So there are these things and there are also state primaries, and it’s during this stage that each registered citizen casts a vote for their chosen party candidate for President of the United States. Right? Bossy is sick today and therefore writing an explanatory post is like trying to catch cotton candy with a butterfly net. Um, yeah. See what she means?
Because when we cast our vote for a particular candidate we are really enabling that candidate’s delegate to go to the convention floor and cast a representative vote for that candidate. Bossy has a temperature of 99.2. And she just used the word candidate three times in one sentence.
The Democrats and the Republicans each have their own methods of sending delegates to the presidential party conventions. Also? Last night Bossy only slept for like thirty-five minutes while her heart bounced around in her chest. Dad? Is that normal?
The Democratic party has 4049 delegates in all, which are divided into two types: pledged delegates and superdelegates.
- Pledged delegates are elected or otherwise chosen at the local level, and there’s an understanding that they will support a particular candidate at the party’s convention. There’s an understanding, but they don’t always comply. Therefore depending on each state’s election rules, candidates are allowed to delete the name of those delegates who may cast a contrarian vote. For instance Bossy would never use the word contrarian if she weren’t delirious. Or in heart failure. There are 3253 pledged delegates in all.
- Superdelegates win their position as an outgrowth of their own political life—they are typically comprised of democratic congressmen, governors, national committee members, or other party leaders. They don’t have to indicate a preference for a candidate beforehand, although they are heavily courted by the candidates, which Bossy pronounces like Can-ih-dates even though there’s a D in the middle of the word.

* SET PROBLEM:
Resume the post on how parties choose presidential delegates, carrying it on from its last sentence.

* ENTRIES SHOWN:

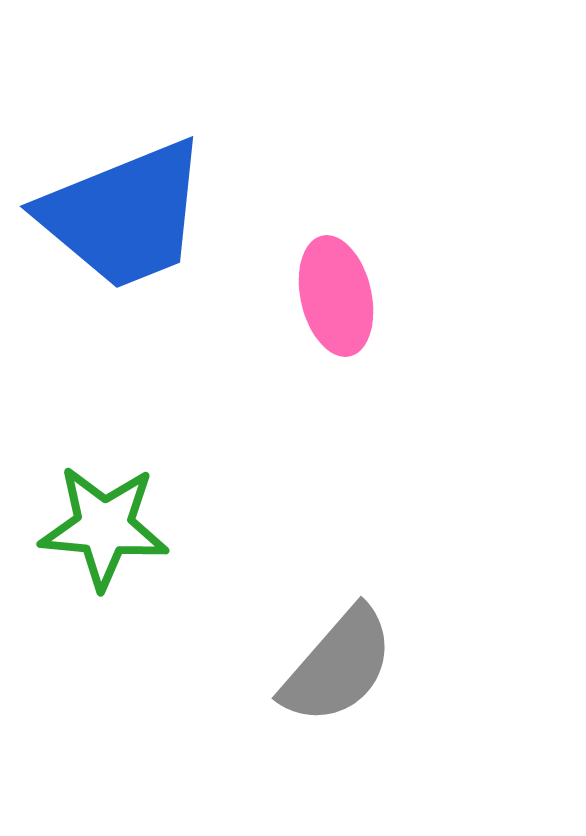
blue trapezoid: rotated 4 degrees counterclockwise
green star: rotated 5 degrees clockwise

==

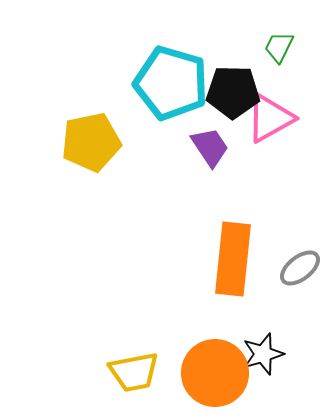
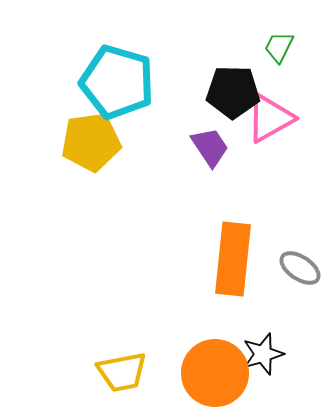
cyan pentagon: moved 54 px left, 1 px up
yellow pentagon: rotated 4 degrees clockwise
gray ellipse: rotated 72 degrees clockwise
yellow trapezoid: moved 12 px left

* OUTPUT:
When the results are tabulated following a primary or a caucus, the Democrats use proportional representation to decide how many pledged delegates are awarded to each candidate, so for example 40% of the vote gets 40% of the delegates. Another example is Bossy is not only wearing a sweatshirt to hide her Griddle Girls, but she is wrapped in an Ikea throw. A candidate must receive at least 15% of the vote to earn any pledged delegates.
There isn’t a process to win superdelegates because the superdelegates vote for whoever buys them nice stuff is best qualified.
So then in August, all of those pledged delegates and superdelegates head to the Democratic National Convention in Denver to cast their nomination for President of the United States. In order for a candidate to become the party’s nominee, they must be nominated by a majority, or in this case 2,025 delegates out of a total of 4049 to win.
The Republican party has 2380 delegates in all, which are divided into two types: pledged delegates and unpledged delegates. Maybe when Bossy took her temperature she was holding the thermometer upside down and she really has a fever of 29.9?
- There are 1917 pledged delegates who are elected or chosen at the state level zzzzzzzz. Or maybe Bossy is just sick from watching a documentary about Mick Jagger where he flitted around in a jet from his French estate to his London townhouse. The pledged delegates promise to throw their support to a particular candidate.
- There are 463 unpledged delegates, many of whom are elected and some of who inherit their role through their own political affiliations. Whom? Who? Question: how long does it take Extra Strength Tylenol to kick-in? Answer: an aeon.
Each state has its own rules for awarding the Republican delegates following a caucus or primary—sometimes it’s winner-takes-all, and sometimes the candidates earn the percentage of pledged delegates directly corresponding to the percentage of their popular vote. Percentage Percentage Percentage. Vote Vote Etov.
And then in September, all of those Republican delegates head to the Republican National Convention in Minneapolis.
The Republican nominee will be the candidate who wins the simple majority of the overall delegates, or 1191 to win.
And This Is A Neat Election Scorecard Keeping Track Of Delegate Votes.
Bossy should teach a Political Process course – she is very good at explaining the inscrutable, even with a temperature.
Hope you feel better soon – btw, a little caffeine with your Tylenol or Motrin will kick it in faster, possibly cutting that aeon in half.
Fascinatingish… thanks BOSSY
And the people of Israel cried out for a king, because it was way simpler.
Get better Bossy! Has Bossy considered that with all the driving around the country she is going to do this summer, she may find herself accidentally elected president? People will confuse her with a can-i-date and since everyone loves Bossy she’ll get 100% of the delegates for both parties, plus the libertarians too I’ll bet. I would vote for her just to hear her state of the union address.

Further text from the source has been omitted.